For physical….the premium over spot for gold bullion coins at my dealer today  is 6.3%. Eagles are 1858 and change at a spot price of 1740
The premium was up to to 12% earlier in the year….so it’s pretty good now for buyers compared to recent times, imho.
Anon1970
Anon1970
2 years ago
It sounds like the Fed is not manipulating the bond market quite as much as it did last week.
Eddie_T
Eddie_T
2 years ago
Reply to  Anon1970
Reverse repos are off the peak, but still 1.297 trillion as of yesterday. That drives up the interest rate, theoretically, at least. So maybe the manips are just different manips than last week.
Tony Bennett
Tony Bennett
2 years ago
Reply to  Anon1970
Yields are heading lower with or without Federal Reserve’s “help”.
When (not if) Bubbles collapse there will be a rush to safety.  Treasuries have an explicit “full faith and credit” of US government.  No other asset does.  None.

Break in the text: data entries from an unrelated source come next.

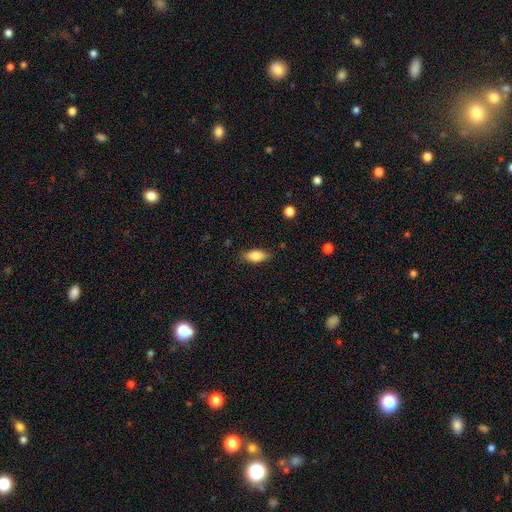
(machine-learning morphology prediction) Overall: smooth (78%). How rounded: in between (82%). Merging: none (83%).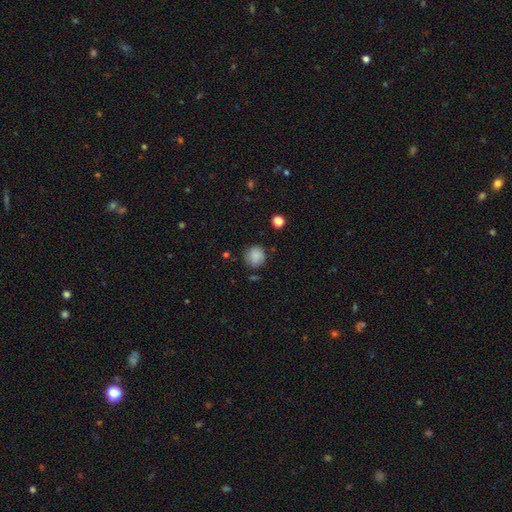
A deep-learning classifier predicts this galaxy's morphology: A smooth galaxy with no disk features (85%) that is round (91%).

Vote fractions:
- Smooth or featured? smooth: 85% / star or artifact: 9% / featured or disk: 6%
- How rounded? round: 91% / in between: 8% / cigar-shaped: 1%
- Merging? none: 79% / minor disturbance: 15% / major disturbance: 4% / merger: 3%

No one cares about Return OF Credit now (all about Return ON Credit) … when the worm turns the bid will be mighty.
Still fully expecting US yields to go negative at SOME point … possibly out to 10yr (or beyond) on yield curve.
Scooot
Scooot
2 years ago
Reply to  Tony Bennett
“Still fully expecting US yields to go negative at SOME point” 

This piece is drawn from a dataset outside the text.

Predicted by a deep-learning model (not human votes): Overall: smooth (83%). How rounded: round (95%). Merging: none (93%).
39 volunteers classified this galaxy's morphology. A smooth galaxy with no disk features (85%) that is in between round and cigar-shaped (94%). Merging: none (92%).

My thoughts, some time maybe but I can’t see it anytime soon. Not that I’d bet. I think stagflation is more of a threat near term. Stock prices and bond prices rose together so I don’t see why they couldn’t fall together when the bubbles burst.
Yields are still artificially low because of Central Bank buying and this is going to cease or at least slow down in the not too distant future. That will require a lot of buying to replace the Fed. Although the knowledge of the forthcoming taper might be behind the recent rise in yields, a bit of sell the rumour buy the fact maybe. Might be totally wrong though 🙂 
Real yields might go more negative 
Eddie_T
Eddie_T
2 years ago
Reply to  Scooot
“I think stagflation is more of a threat near term.”
Agree.
Tony Bennett
Tony Bennett
2 years ago
Reply to  Scooot
“Yields are still artificially low because of Central Bank buying”
Well, the facts say otherwise.
Q3 ended Fall of 2014 and until late 2019 (when reverse repo madness began) Federal Reserve balance sheet DECLINED.  10 yr yield?  Chopped around for years and then dropped 100 bps the year prior to resumption of balance sheet growth.  Yields responding to poor economic growth —- economy flirting with recession when covid hit … massive fiscal / monetary stimulus kicked can to now.  Economic weakness on deck.
Scooot
Scooot
2 years ago
Reply to  Tony Bennett
Yes all good points but during that period there was no CPI inflation, no structural supply issues, no pandemic with it’s likely ongoing drag from new variants etc. Central Banks are trapped, on the one hand they’ll want to retain easy conditions but these won’t fix the structural issues. On the other hand they’ll need to try and stop price rises getting out of hand as their claims of transitory where very thin. They run the risk of getting too far behind the curve. In the meantime the public are going to be screaming from the rooftops about the rising costs of living so the politicians will start feeling the heat. That’s how I see it panning out but there is no normal now so who knows.